WHAT YOU NEED TO DO
Each entry needs to be copied exactly, with nothing left out.

SUPPLIED RECORDS

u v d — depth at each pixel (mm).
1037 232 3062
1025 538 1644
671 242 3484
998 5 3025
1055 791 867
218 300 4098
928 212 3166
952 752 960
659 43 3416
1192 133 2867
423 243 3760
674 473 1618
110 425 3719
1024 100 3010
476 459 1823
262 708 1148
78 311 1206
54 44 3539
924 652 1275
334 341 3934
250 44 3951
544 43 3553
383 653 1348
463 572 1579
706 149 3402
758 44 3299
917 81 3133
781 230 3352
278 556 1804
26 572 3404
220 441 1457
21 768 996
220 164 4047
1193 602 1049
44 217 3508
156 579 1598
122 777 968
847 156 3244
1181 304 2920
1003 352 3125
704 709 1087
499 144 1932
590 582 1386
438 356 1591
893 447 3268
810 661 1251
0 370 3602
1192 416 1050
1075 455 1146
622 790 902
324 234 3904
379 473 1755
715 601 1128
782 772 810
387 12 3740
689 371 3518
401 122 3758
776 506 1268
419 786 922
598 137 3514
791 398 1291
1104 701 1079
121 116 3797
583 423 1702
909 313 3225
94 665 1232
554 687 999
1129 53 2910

ANSWER TO THIS PROBLEM
u v d — depth at each pixel (mm).
1037 232 3062
1025 538 1644
671 242 3484
998 5 3025
1055 791 867
218 300 4098
928 212 3166
952 752 960
659 43 3416
1192 133 2867
423 243 3760
674 473 1618
110 425 3719
1024 100 3010
476 459 1823
262 708 1148
78 311 1206
54 44 3539
924 652 1275
334 341 3934
250 44 3951
544 43 3553
383 653 1348
463 572 1579
706 149 3402
758 44 3299
917 81 3133
781 230 3352
278 556 1804
26 572 3404
220 441 1457
21 768 996
220 164 4047
1193 602 1049
44 217 3508
156 579 1598
122 777 968
847 156 3244
1181 304 2920
1003 352 3125
704 709 1087
499 144 1932
590 582 1386
438 356 1591
893 447 3268
810 661 1251
0 370 3602
1192 416 1050
1075 455 1146
622 790 902
324 234 3904
379 473 1755
715 601 1128
782 772 810
387 12 3740
689 371 3518
401 122 3758
776 506 1268
419 786 922
598 137 3514
791 398 1291
1104 701 1079
121 116 3797
583 423 1702
909 313 3225
94 665 1232
554 687 999
1129 53 2910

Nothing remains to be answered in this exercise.